Minty tugged the blue skirt out of Peach’s drawers. “She told him all about us apparently, but you know, Mr. Price, you shouldn’t listen to that old . . . to Miss Shackleton. She bears us many grudges for things we never did. But you probably want to speak with my mother about the room, Mr. Price, instead of hanging about the front hall all day. . . . Peach? Where’s Mama?”
“Mama’s in the cellar helping Gerta with the wash,” said Eddie, Minty’s youngest brother, as he limped into the front hall. Small for his age, he wore a starched white shirt with a gray vest and matching trousers. He had narrow, foxy features and reddish brown hair. “Who’s this?” He stared through wire-rimmed spectacles. “My mother doesn’t deal with men who sell door-to-door, sir.”
“You must be Master Edward.”
“It’s Mr. Edward Wilcox. I’ll be fourteen next month.”
“Mr. Wilcox.” Price edged past Minty and Peach. He held out his hand.
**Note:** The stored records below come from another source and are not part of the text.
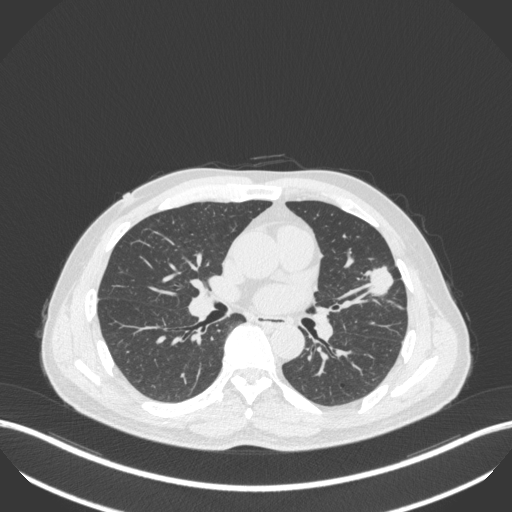
Chest CT, one axial slice. Slice 212 of 418 in the series (ordered by position). Reconstruction kernel B31f. 120 kVp. Lung window (W 1500 / L -600 HU). 1 mm slice thickness. 512 × 512 image matrix, field of view 400 × 400 mm. Male patient, age 55 years. From the clinical record (not read from this slice): clinical TNM (as recorded): T1c N0 M0; histopathological grade: G2-3.
Outlined on this slice (bounding box drawn by a radiologist):
- lung tumour (recorded histology: adenocarcinoma): bounding box <359,264,395,301> (left, top, right, bottom; pixels)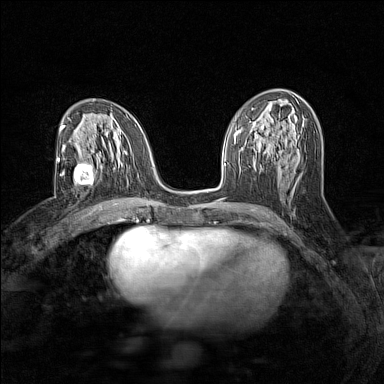
Breast MRI (dynamic contrast-enhanced), one axial slice; slice 73 of 160 in the series (ordered by position); dynamic contrast-enhanced series, time point 2 of 7 at this slice position (early post-contrast); 1.5 T; TE 1.8 ms, TR 5 ms; 1 mm slice thickness; 384 × 384 image matrix. Female patient.
Annotated regions visible in this slice (semi-automatic segmentation, software-assisted and operator-edited):
- enhancing-tissue mask used for the functional tumour volume (all voxels passing the contrast-enhancement thresholds inside the analysis volume; usually the tumour): bounding box (x1, y1, x2, y2) in pixels: (62, 162, 95, 187)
“Eddie, this is Mr. Daniel Price. He’s come about a room Mama advertised in the newspaper.”
Eddie shook hands with Price, but stood his ground.
“I am impressed with your cautious nature, Mr. Wilcox. Let me show you my references, sir. Let’s see. Where are they?”
Price folded his black coat inside out to reveal a black and dark green plaid lining and an Emery, Bird, Thayer label. Bold as brass for someone who didn’t yet know if he’d be accepted into the house as a lodger, he laid the coat on the armchair with green plush upholstery by the table and his hat on top of the coat. He dropped the valise on the tapestry Brussels carpet in front of the chair.
“I think they’re in here,” Price said. Kneeling, he rummaged in his bag and pulled out a pair of socks, rolled together. He dropped the socks back in the valise and drew out a white shirt, then put it back. “Where can they be?” Price splayed his hand across his bearded chin. “I remember!” He jumped up and pushed his hand into his jacket pocket. “Not there.” Ever faster, he patted his inside pockets, his vest pockets, large and small, his outside jacket pockets above and below, inside pockets, back trouser pockets, front trouser pockets.
Minty tapped her right foot.
Finally, Price put his hands on his hips. “Peach, you little imp!”
“I’m not no imp.”
“Grammar, Peach.” Peach was the youngest member of the household, so everyone who lived at 1074 Pennsylvania except the cat corrected her. “You need to say, I’m not an imp.”
“Well, I’m not no imp neither.”
Price reached behind Peach’s left ear and tousled her curls. “Funny. I don’t feel any horns.”
“I don’t have horns!”
“Here it is. You had it all the time.” Price held out a silver coin he’d apparently plucked from behind Peach’s ear.
“I’m showing Mama.” Peach grabbed the coin and skipped out of the room. The cat jumped down from the window seat and padded after.
“Cheap parlor trick,” said Eddie. “Will you show me how to do it?”